I’ve walked these sterile corridors for so many years but not once did I walked it without my chest drumming like crazy. I remember April some years back when I first walked on these floors as a newly minted physician, proudly clutching my very first lightweight cardiac stethoscope ( I used to have the disposable kind that one can buy in drugstores for P250), amazed and frightened at the same time at the chaotic scenes before me. “I’m ready”, I told myself. It was not long after when I realized that no one can ever be ready for the battles a doctor faces. No one. Not even a dreamer such as I am. I witnessed how people I’ve been with in the starting line all transformed into someone unrecognizable halfway through the journey. I lost my idealism somewhere along the tiny spaces I tried to curl up in one night too many, to steal a desperately needed sleep; maybe I lost it somewhere along hallways where charts fly, and voices are raised, where hearts are broken and pride are pulverized; when my worth is challenged again and again, until I could no longer remember how it feels like to be secure in my own skin. It is only in Medicine where people are stripped off all pride and self confidence so that one day, they can trust their very own judgement. Ironic that doctors are broken in pieces before they can be trusted to heal others.
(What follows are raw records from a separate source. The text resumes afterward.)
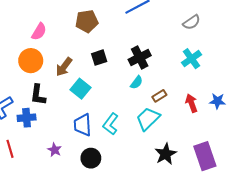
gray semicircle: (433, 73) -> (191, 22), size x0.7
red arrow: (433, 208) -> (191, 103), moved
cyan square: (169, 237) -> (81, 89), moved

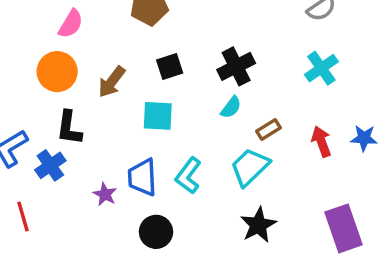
cyan square: (81, 89) -> (158, 116), moved, turned -36
blue cross: (27, 118) -> (50, 165), turned -30
purple star: (55, 150) -> (105, 194), moved
black star: (166, 154) -> (258, 225), moved

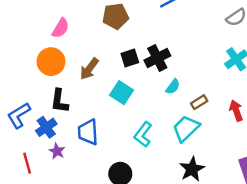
black cross: (236, 66) -> (157, 58), moved
cyan square: (158, 116) -> (121, 93), turned 30
blue trapezoid: (142, 177) -> (88, 132), moved
purple star: (105, 194) -> (57, 151), moved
“Being a doctor is not just putting on that long white coat”, my Dad used to say to me. Being a doctor is that drumming of the heart before facing every patient, that fight in the soul every time we wrestle with death for someone else, and that stony façade we’ve been trained to wear when we wanted so much to cry. Emotion had always been a doctor’s great nemesis. It slows us down when there is so much work to be done. It taints objectivity, and it weakens the resolve to face more sufferings.
We can’t be healers forever, in fact, we can’t be healers for too long. Doctors die young, go mad or both. And the length of time to create a doctor (or mutate one) is simply too complex to compensate for those we lose along the way. Some die from stress related illness, a huge number commit suicide and more are murdered for mundane reasons. Is the long white gown still worth it?
My life may be worth more than the stale coffee I’ve consumed from the old hospital vending machine all these years; more than the blinding light of day after going on duty for 35 hours; more than the piles of census and case reports; more than the social media shaming; more than the accusing words from disgruntled patients and relatives who thought I had all the answers; more than the family holidays and birthdays I’ve missed; more than the money I could have earned; more than all the disappointments I’ve learned to collect one by one. But one life I make better is what defines who I am as a healer. The day I decided to walk the hospital floor, wearing the white long gown that represents the profession is when I ceased to be just me.